* Directions for this task *
Identify all lines of the data containing the string "round" and copy them.

* Saved data entries *
-- Opening Marker --

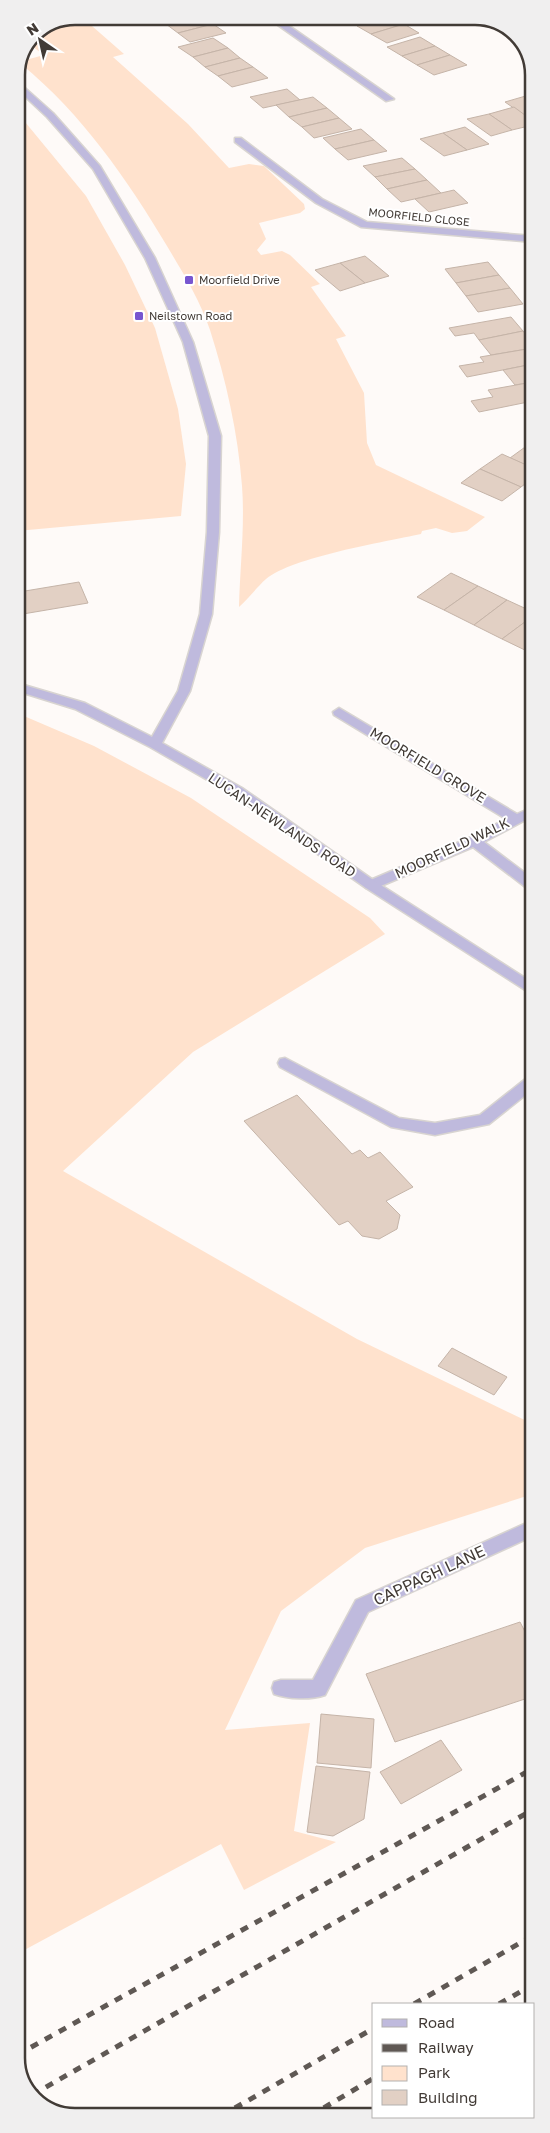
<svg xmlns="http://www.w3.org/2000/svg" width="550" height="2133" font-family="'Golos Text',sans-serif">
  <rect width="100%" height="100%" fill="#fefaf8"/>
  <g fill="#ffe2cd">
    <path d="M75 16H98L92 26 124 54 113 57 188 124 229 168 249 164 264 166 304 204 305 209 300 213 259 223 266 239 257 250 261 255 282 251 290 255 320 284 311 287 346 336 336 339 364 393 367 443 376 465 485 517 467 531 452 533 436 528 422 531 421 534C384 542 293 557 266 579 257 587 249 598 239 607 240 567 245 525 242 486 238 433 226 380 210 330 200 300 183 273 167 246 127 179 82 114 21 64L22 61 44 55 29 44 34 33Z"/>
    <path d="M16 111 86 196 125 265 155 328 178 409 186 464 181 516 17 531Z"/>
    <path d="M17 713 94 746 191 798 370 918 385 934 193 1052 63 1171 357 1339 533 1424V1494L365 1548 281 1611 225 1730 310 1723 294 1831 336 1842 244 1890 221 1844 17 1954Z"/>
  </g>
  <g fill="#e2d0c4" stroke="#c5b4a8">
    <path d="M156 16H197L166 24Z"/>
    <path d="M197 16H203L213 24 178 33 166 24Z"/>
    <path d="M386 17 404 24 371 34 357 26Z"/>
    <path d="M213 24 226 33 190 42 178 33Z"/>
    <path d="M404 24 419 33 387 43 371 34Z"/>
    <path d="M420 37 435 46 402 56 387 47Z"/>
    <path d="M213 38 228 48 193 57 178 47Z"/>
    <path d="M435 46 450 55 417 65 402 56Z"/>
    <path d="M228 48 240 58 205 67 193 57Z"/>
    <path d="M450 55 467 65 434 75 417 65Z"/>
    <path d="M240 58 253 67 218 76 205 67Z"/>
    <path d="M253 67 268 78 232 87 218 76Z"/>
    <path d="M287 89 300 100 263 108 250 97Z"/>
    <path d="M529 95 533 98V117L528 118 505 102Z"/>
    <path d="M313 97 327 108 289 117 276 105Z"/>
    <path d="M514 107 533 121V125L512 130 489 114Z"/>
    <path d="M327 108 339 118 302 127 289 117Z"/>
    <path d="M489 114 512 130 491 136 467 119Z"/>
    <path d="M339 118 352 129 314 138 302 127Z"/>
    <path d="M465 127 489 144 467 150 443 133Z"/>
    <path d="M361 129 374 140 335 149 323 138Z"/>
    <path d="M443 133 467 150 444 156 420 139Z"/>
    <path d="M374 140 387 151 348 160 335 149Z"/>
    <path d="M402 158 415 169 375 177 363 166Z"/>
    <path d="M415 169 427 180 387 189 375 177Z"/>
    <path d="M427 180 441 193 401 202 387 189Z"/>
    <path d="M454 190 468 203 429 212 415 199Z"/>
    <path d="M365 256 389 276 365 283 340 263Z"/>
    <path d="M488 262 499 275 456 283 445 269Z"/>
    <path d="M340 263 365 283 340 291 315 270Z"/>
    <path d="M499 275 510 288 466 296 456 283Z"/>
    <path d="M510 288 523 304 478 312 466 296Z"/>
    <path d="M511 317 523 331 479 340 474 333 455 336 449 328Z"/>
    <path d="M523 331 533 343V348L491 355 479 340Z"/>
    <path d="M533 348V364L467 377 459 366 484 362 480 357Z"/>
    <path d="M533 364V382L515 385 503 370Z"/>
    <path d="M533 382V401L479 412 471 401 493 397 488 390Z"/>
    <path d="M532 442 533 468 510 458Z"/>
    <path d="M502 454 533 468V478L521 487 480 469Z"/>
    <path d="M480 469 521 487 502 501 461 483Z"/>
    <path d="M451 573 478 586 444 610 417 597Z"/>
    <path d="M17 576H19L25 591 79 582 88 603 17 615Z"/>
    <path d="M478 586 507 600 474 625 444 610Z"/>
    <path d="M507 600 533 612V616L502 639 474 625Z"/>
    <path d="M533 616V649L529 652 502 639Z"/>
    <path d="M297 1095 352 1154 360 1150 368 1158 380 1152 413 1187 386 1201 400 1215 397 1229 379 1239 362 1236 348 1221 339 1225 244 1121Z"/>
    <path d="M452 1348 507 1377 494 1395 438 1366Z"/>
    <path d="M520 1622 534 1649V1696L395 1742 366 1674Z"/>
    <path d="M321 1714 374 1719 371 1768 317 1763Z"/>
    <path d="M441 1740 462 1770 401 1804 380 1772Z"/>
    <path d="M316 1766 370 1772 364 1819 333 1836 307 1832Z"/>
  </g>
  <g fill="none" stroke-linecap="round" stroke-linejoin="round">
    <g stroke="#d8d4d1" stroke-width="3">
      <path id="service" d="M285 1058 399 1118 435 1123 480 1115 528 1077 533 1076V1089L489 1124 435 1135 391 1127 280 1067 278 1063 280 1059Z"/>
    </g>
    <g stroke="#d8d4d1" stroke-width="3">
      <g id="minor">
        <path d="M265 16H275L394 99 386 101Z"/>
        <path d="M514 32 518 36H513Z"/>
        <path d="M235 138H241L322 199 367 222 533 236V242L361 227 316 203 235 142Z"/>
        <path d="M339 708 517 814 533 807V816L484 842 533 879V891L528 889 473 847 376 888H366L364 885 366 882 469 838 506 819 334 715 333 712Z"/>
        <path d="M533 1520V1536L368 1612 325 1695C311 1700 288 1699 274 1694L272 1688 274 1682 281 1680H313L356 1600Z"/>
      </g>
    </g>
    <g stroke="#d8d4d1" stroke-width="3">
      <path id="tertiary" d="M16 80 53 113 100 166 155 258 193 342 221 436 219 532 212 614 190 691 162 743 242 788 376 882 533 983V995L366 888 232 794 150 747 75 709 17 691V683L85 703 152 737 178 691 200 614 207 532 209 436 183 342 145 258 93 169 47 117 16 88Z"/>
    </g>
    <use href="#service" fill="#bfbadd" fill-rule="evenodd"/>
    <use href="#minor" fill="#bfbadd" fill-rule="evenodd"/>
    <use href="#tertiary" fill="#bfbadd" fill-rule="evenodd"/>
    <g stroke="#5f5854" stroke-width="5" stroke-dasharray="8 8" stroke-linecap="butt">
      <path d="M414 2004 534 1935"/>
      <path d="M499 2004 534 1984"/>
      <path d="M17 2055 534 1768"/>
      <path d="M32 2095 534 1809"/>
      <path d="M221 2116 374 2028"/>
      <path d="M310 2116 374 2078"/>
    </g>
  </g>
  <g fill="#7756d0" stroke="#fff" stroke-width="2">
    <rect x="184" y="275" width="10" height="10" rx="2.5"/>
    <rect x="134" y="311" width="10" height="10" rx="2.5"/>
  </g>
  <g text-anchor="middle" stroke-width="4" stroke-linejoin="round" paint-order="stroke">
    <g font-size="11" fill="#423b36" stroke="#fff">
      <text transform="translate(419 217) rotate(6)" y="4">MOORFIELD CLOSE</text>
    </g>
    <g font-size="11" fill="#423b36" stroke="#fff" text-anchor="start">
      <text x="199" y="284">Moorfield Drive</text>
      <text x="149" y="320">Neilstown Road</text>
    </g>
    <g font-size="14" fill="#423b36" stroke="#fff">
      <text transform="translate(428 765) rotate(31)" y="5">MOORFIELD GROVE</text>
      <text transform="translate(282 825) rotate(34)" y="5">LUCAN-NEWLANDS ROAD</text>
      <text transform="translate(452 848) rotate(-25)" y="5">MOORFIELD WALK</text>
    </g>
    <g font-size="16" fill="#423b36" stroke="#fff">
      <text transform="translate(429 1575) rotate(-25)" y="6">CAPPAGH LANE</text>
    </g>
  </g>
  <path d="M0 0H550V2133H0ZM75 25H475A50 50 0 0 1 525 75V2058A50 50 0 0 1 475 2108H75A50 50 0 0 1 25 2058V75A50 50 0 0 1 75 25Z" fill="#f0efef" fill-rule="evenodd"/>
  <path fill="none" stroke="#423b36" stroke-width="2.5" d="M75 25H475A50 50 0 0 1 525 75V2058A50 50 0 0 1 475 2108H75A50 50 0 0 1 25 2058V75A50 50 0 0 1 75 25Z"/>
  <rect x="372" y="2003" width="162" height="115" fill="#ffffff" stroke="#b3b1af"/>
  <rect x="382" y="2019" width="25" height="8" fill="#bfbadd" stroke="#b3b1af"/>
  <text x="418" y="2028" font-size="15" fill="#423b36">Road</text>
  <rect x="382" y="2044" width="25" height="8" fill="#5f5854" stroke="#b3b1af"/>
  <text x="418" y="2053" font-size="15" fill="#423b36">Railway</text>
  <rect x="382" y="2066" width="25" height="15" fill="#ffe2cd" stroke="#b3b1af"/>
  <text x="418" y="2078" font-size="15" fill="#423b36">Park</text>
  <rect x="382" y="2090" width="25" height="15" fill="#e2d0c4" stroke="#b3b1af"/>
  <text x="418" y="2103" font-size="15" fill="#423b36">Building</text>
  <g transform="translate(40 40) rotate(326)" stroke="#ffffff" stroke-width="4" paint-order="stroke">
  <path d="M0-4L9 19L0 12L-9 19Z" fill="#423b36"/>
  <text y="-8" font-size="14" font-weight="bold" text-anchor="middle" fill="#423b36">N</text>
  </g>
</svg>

-- Closing Marker --
-- Opening Marker --

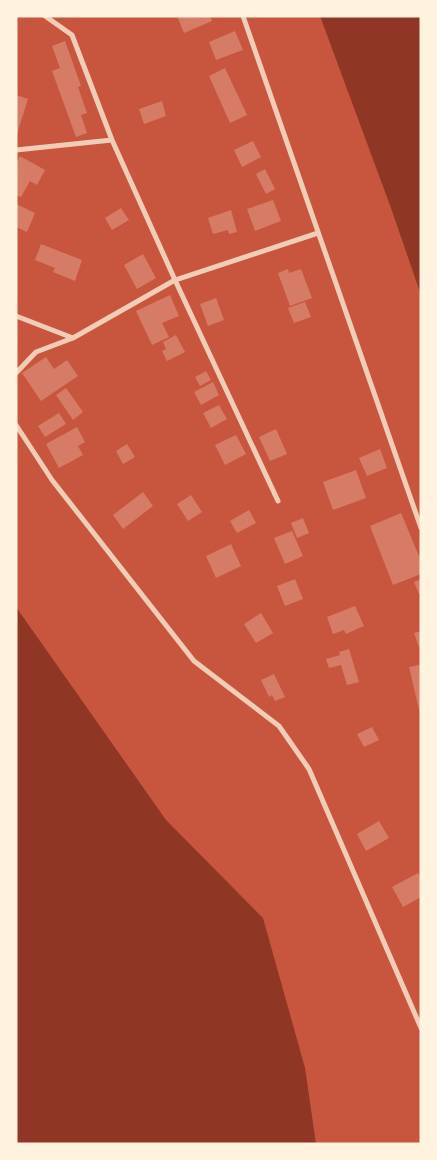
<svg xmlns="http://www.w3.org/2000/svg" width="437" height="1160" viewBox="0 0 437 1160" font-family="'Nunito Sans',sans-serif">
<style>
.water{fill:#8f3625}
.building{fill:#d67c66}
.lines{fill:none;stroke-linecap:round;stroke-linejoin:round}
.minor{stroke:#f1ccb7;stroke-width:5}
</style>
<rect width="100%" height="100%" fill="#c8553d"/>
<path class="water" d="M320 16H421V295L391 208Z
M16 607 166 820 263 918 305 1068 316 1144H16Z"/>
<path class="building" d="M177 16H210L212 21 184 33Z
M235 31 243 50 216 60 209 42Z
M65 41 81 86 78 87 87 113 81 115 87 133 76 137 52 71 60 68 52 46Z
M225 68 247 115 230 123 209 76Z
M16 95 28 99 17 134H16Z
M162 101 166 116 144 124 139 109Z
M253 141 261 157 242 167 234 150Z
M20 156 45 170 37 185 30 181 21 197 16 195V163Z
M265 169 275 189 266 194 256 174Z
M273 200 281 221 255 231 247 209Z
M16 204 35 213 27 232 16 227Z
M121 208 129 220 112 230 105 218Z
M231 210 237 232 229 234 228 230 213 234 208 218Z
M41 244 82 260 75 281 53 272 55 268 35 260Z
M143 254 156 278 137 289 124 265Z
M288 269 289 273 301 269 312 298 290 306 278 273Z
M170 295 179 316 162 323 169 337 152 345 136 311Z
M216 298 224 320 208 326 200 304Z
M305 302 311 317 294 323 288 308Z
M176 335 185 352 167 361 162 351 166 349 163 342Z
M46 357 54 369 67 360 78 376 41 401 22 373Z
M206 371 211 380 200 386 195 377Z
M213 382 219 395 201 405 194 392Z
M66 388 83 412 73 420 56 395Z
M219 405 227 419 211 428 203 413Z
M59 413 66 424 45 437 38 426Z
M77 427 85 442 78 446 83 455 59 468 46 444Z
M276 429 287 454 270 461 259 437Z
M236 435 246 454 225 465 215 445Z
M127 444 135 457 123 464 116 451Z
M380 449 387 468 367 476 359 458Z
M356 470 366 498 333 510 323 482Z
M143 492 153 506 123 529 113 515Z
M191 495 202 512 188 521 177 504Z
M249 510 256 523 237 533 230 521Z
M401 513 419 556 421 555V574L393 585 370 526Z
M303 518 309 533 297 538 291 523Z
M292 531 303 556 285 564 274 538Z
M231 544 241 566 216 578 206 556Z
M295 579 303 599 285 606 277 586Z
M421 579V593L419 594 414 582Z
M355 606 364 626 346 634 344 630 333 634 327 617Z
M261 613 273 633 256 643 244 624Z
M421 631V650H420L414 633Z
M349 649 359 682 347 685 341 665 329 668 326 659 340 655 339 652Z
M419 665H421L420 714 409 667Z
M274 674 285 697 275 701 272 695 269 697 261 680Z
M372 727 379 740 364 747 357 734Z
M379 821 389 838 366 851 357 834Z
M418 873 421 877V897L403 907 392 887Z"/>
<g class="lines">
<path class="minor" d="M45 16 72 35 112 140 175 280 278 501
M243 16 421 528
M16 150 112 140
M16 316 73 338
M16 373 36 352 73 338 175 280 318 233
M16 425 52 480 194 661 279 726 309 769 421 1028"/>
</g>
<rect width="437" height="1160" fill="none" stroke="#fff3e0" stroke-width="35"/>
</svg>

-- Closing Marker --

* Result of the exercise *
  <g fill="none" stroke-linecap="round" stroke-linejoin="round">
  <g text-anchor="middle" stroke-width="4" stroke-linejoin="round" paint-order="stroke">
.lines{fill:none;stroke-linecap:round;stroke-linejoin:round}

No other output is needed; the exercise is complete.